From Esquire, by Charles P. Pierce:
“An unnerving revelation struck me as I watched the president* deliver his address to the nation on Wednesday night concerning this country’s response to the coronavirus pandemic. At this point in his woebegone administration*, I much prefer the president* as the vituperative seventh-grade name-calling goon that he is on the stump than I do his periodic attempts to be a world leader. The former is more natural, more authentic, and therefore, and in a perverse way, more comforting. The latter just seems dangerous and weird.
This was not a speech. This was a cry for help, an SOS from a guy who knows, as Micheal Ray Richardson once put it, that the ship be sinking. You could almost imagine thousands of tiny feet running for lifeboats behind his eyes. You could see him reacting to storm sirens only he could hear. He is thrashing and floundering and he is surrounded by thrashers and flounderers who owe their entire careers to him now. This isn’t chaos. It is surrender to it.
Imagine if, in his address to the nation during the Cuban Missile Crisis, John F. Kennedy had announced a naval blockade of, say, Jamaica, and then had to walk it back minutes later to explain that he meant Cuba. That’s what we had Wednesday night when, minutes after the cameras in the Oval Office went dark, the White House had to rush out explanations that the president*, in discussing his own new policy proposals, didn’t know what in the hell he was talking about. From Business Insider:
Trump and the officials quickly walked back his nationally-televised statements that 1) the administration would ban all travel from Europe to the United States, 2) the ban would also apply to trade and cargo between the US and Europe, and 3) major health insurers would waive co-pays on coronavirus treatment.

__ACTIONS TO TAKE__:
[A] According to the Esquire excerpt, who once said that the ship be sinking?
[B] Extract the stretch of the Esquire excerpt from "This was not" through "surrender to it.".
These items come from a different source than the Esquire excerpt.

__INPUT DATA__:
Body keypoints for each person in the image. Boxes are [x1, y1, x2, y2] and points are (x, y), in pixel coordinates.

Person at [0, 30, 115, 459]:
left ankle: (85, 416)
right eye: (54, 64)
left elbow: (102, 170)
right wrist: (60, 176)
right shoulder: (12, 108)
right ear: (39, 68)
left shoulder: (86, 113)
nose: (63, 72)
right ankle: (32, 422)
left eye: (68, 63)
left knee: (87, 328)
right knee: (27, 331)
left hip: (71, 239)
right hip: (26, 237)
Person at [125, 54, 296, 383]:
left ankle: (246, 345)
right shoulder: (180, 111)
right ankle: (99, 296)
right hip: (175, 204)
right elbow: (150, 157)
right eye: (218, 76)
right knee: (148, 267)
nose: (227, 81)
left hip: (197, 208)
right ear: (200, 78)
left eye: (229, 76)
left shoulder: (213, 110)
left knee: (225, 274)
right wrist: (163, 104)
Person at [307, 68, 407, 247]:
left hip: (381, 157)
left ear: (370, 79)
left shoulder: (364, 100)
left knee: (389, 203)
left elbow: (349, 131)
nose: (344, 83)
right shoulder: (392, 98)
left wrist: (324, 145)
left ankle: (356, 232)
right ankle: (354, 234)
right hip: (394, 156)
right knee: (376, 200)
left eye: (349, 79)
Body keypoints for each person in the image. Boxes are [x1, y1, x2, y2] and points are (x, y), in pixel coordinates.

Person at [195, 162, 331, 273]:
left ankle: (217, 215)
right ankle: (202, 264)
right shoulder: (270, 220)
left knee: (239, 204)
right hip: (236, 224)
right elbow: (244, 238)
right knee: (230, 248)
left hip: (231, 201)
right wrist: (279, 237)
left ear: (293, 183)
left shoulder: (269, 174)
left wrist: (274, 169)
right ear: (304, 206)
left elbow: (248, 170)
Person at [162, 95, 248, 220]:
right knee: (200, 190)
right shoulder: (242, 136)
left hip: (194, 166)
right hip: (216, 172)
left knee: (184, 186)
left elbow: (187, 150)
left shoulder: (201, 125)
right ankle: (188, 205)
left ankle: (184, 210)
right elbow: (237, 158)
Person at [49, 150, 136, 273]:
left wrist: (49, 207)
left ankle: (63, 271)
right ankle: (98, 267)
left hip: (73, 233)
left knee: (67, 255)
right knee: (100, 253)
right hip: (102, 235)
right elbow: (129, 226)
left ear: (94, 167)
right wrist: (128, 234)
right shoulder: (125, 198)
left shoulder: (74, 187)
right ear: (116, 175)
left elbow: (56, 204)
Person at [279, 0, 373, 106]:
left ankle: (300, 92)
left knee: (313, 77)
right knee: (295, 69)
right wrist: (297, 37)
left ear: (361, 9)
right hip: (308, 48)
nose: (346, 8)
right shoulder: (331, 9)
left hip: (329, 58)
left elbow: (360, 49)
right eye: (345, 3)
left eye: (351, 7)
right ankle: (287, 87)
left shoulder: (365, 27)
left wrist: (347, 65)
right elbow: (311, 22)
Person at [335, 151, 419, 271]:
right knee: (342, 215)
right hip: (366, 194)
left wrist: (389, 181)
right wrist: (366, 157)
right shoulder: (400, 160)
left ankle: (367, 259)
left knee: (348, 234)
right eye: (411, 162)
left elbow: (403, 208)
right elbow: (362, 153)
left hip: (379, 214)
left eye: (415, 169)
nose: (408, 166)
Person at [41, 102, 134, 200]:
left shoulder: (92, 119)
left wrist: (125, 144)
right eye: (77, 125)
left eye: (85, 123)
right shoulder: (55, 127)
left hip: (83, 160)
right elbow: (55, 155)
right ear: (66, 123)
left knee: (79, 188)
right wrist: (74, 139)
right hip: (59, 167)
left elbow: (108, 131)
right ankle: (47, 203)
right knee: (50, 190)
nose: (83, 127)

__TASK SOLUTIONS__:
[A] Micheal Ray Richardson

[B]
This was not a speech. This was a cry for help, an SOS from a guy who knows, as Micheal Ray Richardson once put it, that the ship be sinking. You could almost imagine thousands of tiny feet running for lifeboats behind his eyes. You could see him reacting to storm sirens only he could hear. He is thrashing and floundering and he is surrounded by thrashers and flounderers who owe their entire careers to him now. This isn’t chaos. It is surrender to it.